### Exercise requirements
Retype all of the lines below exactly as they appear, omitting the pictures.

### Provided records
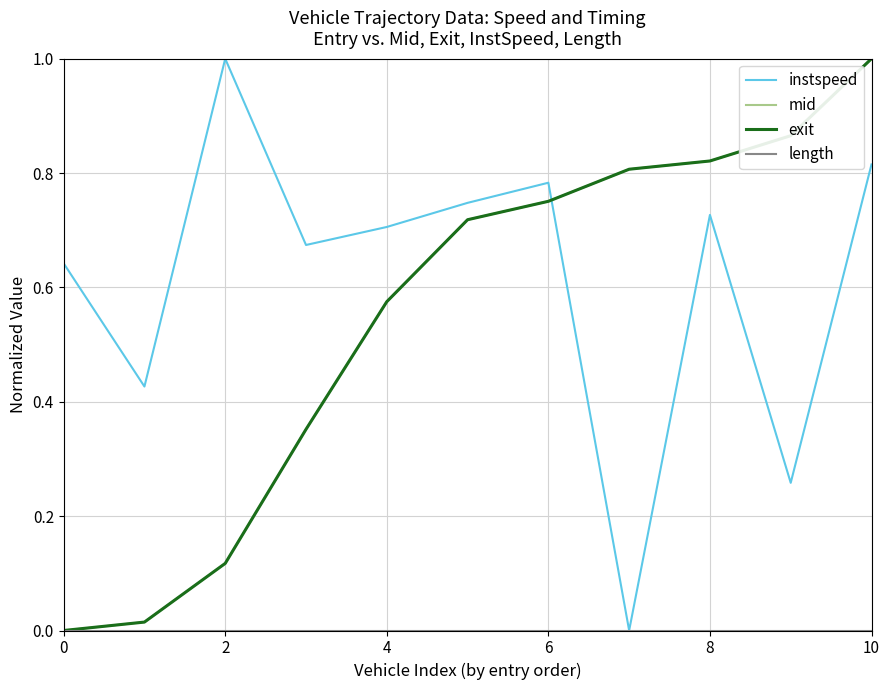

Which series has the largest total across all categories?

instspeed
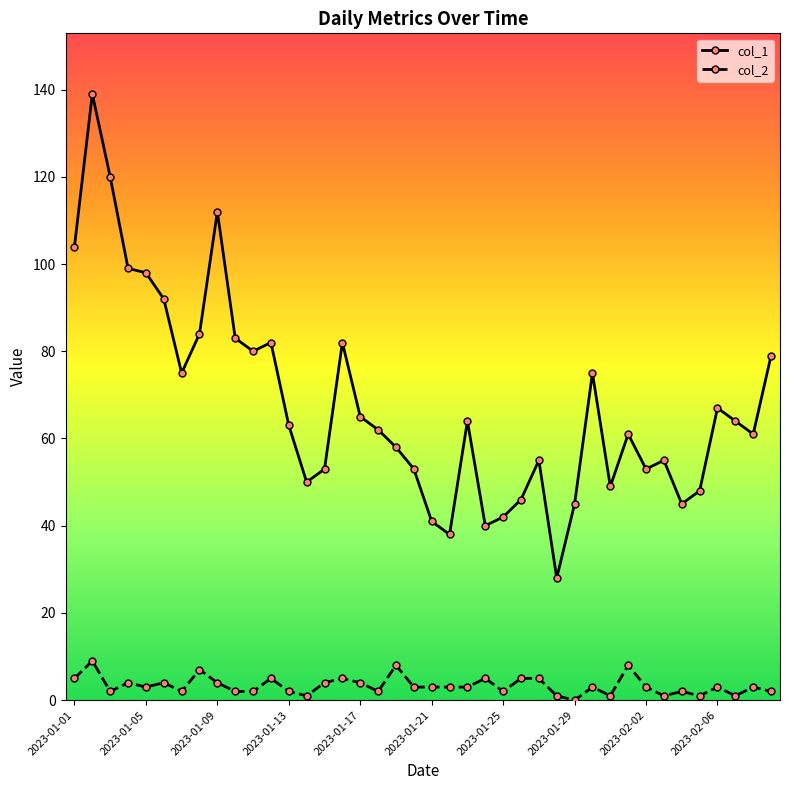

What are all the series names shown in the legend?

col_1, col_2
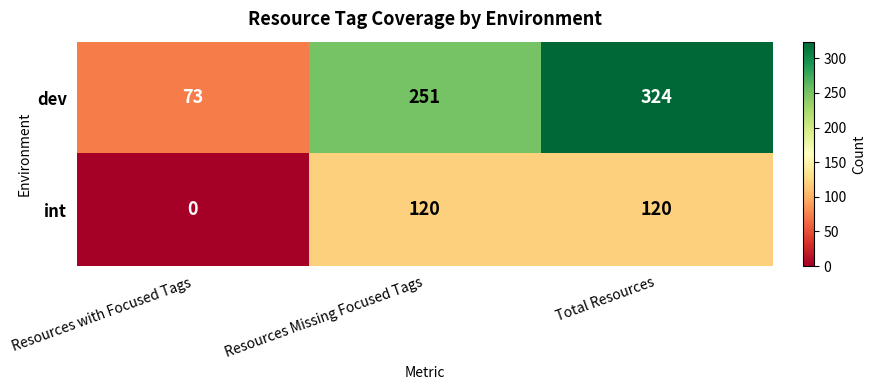

Count the number of categories in the chart.

3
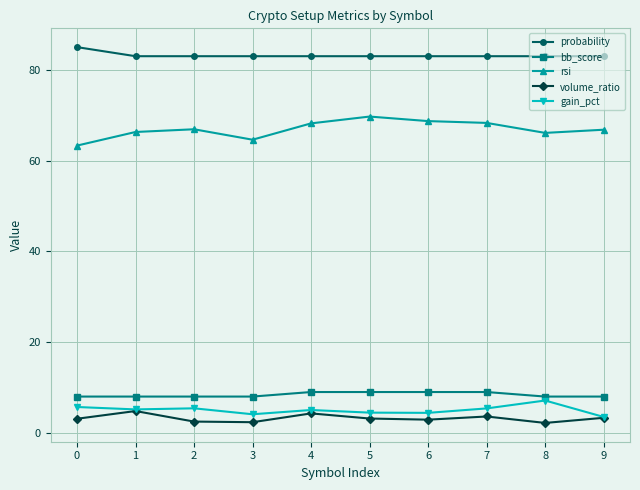

What is the value of the gain_pct point at the 1st from the left?

5.7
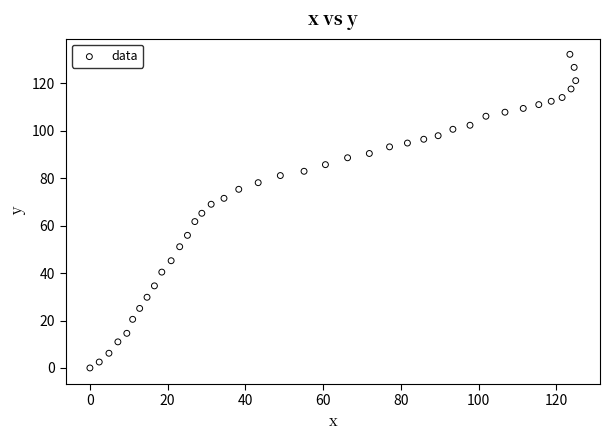

What is the range of X values (max minus min)?

125.0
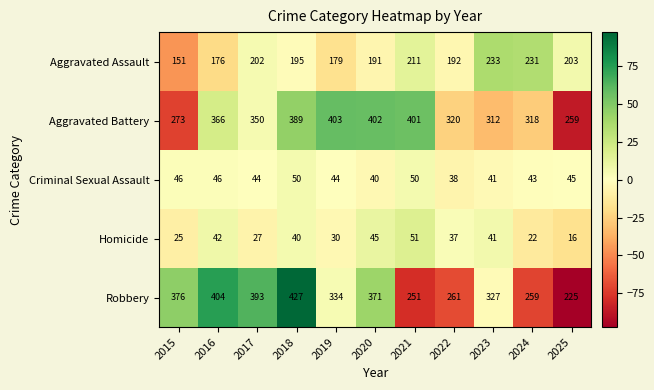

How many values in the Aggravated Battery series are below 350?

5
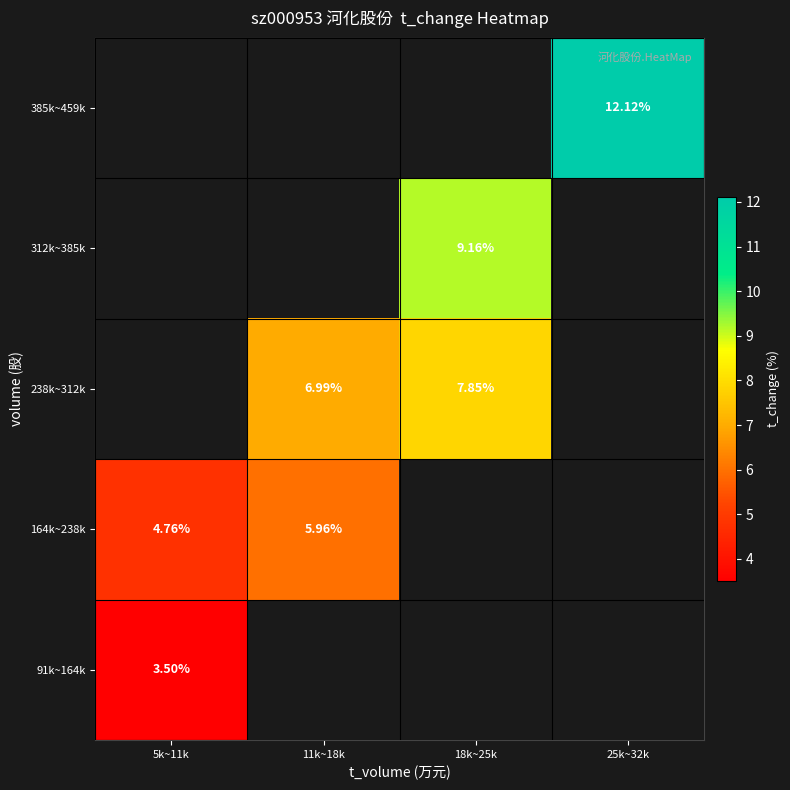

Which category has the highest value across all series?

25k~32k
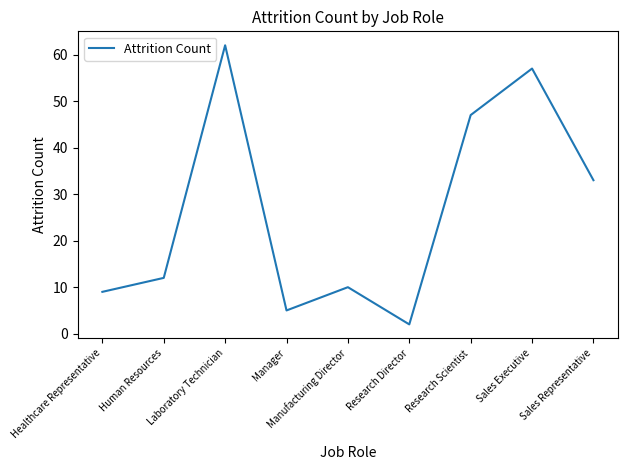

Read the value at Sales Executive, to the nearest 5.

55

### Problem solution
Which series has the largest total across all categories?

instspeed

What are all the series names shown in the legend?

col_1, col_2

Count the number of categories in the chart.

3

What is the value of the gain_pct point at the 1st from the left?

5.7

What is the range of X values (max minus min)?

125.0

How many values in the Aggravated Battery series are below 350?

5

Which category has the highest value across all series?

25k~32k

Read the value at Sales Executive, to the nearest 5.

55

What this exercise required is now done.